Denunciado pelo Ministério Público Estadual (MPE) por tráfico de drogas, o médico e empresário Mouhamad Moustafa foi interrogado na última quinta-feira (6), durante audiência para instrução processual dos autos nº 0239492-68.2016.8.04.0001, pela juíza Roseane do Vale Cavalcante Jacinto, magistrada convocada para auxiliar, junto à 4ª Vara Especializada em Crimes de Uso e Tráfico de Entorpecentes (Vecute), no Esfoço Concentrado do TJAM visando análise de processos de presos provisórios. Ele negou o tráfico e disse que as drogas encontradas em sua residência pela Polícia Federal, durante a deflagração da Operação Maus Caminhos, seriam para uso pessoal.

A audiência de instrução e julgamento estava marcada para acontecer no final da manhã da quinta-feira, mas devido ao atraso na apresentação de réus presos que participariam de outras audiências, o médico acabou sendo interrogado depois das 15h. A instrução do processo foi feita de acordo com o rito da Lei de Drogas, sendo realizado o interrogatório do réu antes da oitiva das testemunhas. No final da tarde, com o fim da audiência, a magistrada abriu vistas de cinco dias para que defesa e acusação apresentem os memoriais e, posteriormente, deverá proferir a sentença do processo.

Na Justiça Estadual, o médico e empresário é réu no processo pelo porte de 126 cigarros de maconha, cinco frascos de líquido de entorpecente, encontrados em sua residência, além de uma pistola calibre 380, que estava em um veículo do empresário, conforme os autos. Os materiais foram recolhidos por agentes da Polícia Federal no dia 20 de setembro de 2016, data em que foi deflagrada a Operação Maus Caminhos, que tramita na 4ª Vara da Justiça Federal e que apura supostos desvios de recursos destinados à saúde pública do Estado do Amazonas.

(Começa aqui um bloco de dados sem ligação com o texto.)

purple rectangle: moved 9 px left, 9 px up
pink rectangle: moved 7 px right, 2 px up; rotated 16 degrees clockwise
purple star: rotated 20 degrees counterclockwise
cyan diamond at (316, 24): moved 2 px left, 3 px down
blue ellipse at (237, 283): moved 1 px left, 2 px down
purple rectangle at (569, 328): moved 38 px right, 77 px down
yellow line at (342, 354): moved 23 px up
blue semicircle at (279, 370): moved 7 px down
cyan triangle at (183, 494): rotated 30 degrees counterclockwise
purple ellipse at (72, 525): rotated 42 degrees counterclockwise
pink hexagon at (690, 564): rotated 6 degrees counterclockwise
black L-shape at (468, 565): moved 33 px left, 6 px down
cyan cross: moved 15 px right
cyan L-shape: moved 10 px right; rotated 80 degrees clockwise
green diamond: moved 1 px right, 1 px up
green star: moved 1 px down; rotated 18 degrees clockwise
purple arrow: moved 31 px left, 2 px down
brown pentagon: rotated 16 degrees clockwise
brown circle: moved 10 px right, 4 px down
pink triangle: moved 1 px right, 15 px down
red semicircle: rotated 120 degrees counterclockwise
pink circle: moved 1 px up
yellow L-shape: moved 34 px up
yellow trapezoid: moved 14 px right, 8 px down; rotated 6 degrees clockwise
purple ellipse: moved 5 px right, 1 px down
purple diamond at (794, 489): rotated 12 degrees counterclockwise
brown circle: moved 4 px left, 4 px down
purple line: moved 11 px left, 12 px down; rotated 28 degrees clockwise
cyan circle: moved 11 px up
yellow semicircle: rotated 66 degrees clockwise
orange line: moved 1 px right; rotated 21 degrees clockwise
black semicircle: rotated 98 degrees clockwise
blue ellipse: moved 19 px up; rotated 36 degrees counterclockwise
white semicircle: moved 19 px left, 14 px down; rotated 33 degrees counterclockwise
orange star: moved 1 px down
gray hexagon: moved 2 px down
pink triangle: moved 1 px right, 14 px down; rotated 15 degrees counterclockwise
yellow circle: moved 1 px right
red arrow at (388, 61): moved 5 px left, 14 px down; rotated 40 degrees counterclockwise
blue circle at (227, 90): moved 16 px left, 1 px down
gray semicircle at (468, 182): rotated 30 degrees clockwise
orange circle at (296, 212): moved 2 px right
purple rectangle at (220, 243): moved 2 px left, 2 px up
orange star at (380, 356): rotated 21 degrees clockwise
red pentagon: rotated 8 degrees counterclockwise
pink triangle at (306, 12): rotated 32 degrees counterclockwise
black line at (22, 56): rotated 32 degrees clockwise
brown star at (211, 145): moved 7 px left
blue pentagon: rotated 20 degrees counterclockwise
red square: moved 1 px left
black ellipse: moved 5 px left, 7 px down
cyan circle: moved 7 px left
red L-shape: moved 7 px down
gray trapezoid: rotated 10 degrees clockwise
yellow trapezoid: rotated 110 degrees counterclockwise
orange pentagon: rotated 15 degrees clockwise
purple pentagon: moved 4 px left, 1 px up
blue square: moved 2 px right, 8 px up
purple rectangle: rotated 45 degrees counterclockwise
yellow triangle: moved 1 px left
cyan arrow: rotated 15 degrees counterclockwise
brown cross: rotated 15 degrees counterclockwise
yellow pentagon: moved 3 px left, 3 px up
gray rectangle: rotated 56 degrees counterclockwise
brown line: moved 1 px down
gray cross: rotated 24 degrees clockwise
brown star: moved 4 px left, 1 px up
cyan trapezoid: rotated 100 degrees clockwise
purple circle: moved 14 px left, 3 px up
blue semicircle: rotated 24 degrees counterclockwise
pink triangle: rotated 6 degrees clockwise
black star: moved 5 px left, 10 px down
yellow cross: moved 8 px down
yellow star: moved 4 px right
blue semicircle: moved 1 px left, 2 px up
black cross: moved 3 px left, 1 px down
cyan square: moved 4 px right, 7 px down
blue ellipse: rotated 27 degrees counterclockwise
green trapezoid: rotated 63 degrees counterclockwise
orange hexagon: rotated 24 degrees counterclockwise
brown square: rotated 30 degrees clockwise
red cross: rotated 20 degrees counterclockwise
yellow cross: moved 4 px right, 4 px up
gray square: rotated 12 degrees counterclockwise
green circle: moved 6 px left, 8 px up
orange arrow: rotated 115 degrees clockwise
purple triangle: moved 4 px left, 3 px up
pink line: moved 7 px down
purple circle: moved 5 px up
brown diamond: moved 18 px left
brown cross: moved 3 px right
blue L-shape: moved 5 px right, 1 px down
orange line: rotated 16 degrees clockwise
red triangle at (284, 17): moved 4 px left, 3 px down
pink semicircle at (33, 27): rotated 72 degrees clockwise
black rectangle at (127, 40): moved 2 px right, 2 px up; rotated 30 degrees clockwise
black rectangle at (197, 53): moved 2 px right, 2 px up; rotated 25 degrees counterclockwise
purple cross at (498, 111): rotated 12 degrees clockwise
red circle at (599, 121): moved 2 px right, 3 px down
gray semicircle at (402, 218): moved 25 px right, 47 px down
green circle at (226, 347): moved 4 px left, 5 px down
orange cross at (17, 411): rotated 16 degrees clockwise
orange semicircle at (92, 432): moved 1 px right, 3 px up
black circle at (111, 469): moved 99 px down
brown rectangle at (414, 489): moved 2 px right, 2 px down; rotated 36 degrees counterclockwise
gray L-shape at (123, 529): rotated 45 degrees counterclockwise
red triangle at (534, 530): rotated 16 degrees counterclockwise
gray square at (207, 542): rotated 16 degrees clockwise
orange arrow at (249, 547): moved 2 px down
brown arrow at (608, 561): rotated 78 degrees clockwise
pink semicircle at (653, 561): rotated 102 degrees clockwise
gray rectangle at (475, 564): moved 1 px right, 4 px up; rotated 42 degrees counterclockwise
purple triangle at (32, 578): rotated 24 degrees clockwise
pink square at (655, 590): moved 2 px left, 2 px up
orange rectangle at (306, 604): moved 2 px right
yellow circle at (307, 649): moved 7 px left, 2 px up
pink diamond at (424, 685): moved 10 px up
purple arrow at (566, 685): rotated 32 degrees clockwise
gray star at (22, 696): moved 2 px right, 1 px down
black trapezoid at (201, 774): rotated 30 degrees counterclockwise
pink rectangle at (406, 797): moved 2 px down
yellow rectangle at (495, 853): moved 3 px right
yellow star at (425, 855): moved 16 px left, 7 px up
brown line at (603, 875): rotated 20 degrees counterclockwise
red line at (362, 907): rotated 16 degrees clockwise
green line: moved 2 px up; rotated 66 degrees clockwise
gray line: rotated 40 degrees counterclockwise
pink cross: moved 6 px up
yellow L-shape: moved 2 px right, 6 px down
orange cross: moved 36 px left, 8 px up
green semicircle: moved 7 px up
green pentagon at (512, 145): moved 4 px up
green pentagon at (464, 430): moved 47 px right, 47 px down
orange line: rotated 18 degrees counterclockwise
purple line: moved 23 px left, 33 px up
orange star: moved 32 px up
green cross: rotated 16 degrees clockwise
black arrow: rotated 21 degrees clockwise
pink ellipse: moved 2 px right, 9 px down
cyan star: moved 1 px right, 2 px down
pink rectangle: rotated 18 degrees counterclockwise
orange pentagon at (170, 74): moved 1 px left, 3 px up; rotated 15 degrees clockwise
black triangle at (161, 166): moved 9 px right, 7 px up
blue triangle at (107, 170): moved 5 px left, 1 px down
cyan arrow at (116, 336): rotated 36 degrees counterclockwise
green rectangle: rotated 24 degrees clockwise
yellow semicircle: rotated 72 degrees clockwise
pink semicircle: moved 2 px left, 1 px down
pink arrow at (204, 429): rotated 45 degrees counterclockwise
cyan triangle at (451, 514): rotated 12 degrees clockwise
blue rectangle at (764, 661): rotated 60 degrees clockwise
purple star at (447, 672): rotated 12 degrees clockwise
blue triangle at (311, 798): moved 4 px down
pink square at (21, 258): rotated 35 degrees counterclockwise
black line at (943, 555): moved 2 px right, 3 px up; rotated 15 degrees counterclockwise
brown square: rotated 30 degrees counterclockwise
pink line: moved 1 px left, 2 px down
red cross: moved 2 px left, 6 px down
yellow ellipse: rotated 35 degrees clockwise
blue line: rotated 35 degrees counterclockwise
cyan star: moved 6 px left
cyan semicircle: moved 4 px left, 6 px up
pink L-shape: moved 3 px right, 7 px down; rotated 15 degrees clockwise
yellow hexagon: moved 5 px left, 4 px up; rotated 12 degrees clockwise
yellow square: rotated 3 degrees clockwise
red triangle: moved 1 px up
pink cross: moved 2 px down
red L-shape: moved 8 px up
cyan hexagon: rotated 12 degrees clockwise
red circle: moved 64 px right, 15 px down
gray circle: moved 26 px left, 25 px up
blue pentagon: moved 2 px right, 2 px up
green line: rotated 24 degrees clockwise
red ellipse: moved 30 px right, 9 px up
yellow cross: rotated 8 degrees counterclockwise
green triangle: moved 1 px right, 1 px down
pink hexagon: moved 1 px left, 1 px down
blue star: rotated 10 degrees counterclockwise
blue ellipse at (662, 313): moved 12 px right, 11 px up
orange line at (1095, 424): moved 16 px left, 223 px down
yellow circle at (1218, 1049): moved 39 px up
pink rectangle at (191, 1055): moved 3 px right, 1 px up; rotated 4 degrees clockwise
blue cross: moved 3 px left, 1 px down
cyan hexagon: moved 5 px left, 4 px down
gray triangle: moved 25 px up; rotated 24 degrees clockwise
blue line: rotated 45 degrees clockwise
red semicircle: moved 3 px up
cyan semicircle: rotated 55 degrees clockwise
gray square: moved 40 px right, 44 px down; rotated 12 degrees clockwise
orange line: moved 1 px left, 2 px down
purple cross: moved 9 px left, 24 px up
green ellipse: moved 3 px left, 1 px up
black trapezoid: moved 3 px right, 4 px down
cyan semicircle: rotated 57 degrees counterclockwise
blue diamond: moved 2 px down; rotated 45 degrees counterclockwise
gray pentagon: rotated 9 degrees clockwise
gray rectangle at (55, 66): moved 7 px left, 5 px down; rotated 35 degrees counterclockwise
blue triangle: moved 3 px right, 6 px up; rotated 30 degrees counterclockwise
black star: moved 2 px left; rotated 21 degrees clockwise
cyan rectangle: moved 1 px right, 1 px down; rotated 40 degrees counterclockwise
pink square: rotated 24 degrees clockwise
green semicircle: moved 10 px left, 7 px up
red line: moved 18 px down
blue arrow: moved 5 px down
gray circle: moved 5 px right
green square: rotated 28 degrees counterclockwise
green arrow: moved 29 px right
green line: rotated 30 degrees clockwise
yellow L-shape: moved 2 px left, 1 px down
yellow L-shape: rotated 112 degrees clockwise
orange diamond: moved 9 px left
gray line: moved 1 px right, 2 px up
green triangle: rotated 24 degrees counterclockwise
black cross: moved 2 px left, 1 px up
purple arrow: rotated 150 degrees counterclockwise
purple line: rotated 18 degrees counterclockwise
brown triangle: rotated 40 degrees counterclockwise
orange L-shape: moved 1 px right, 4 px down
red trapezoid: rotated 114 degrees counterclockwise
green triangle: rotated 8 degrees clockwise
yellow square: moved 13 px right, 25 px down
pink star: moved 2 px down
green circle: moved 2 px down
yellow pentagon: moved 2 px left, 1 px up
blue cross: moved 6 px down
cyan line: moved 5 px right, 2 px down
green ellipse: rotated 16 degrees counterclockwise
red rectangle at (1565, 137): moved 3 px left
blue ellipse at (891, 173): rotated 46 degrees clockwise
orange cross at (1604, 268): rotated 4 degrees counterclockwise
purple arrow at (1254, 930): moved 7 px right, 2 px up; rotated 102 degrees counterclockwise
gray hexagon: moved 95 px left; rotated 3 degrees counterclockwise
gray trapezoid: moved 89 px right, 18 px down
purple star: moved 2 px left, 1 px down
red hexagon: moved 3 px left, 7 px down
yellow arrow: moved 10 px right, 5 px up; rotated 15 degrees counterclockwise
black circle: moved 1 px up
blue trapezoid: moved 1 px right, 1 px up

Conforme os autos, o Ministério Público Estadual ofereceu denúncia contra o médico, enquadrando-o art. 33 da Lei 11.343/06.

Audiência

Agendada para o mês de junho, a audiência de instrução realizada na última quinta-feira foi antecipada devido ao Esforço Concentrado do TJAM (mutirão carcerário), que vem sendo promovido desde janeiro para análise de processos de presos provisórios.

Na audiência, além do médico, foram ouvidas uma testemunha de acusação e três de defesa. Conforme ata de audiência, o acusado alegou que os entorpecentes destinavam-se a consumo próprio e, em relação à arma encontrada, que a possuía desde a época em que servia o Exército.

Conforme determina o art. 405 do Código de Processo Penal, as audiências realizadas foram registradas em meio audiovisual.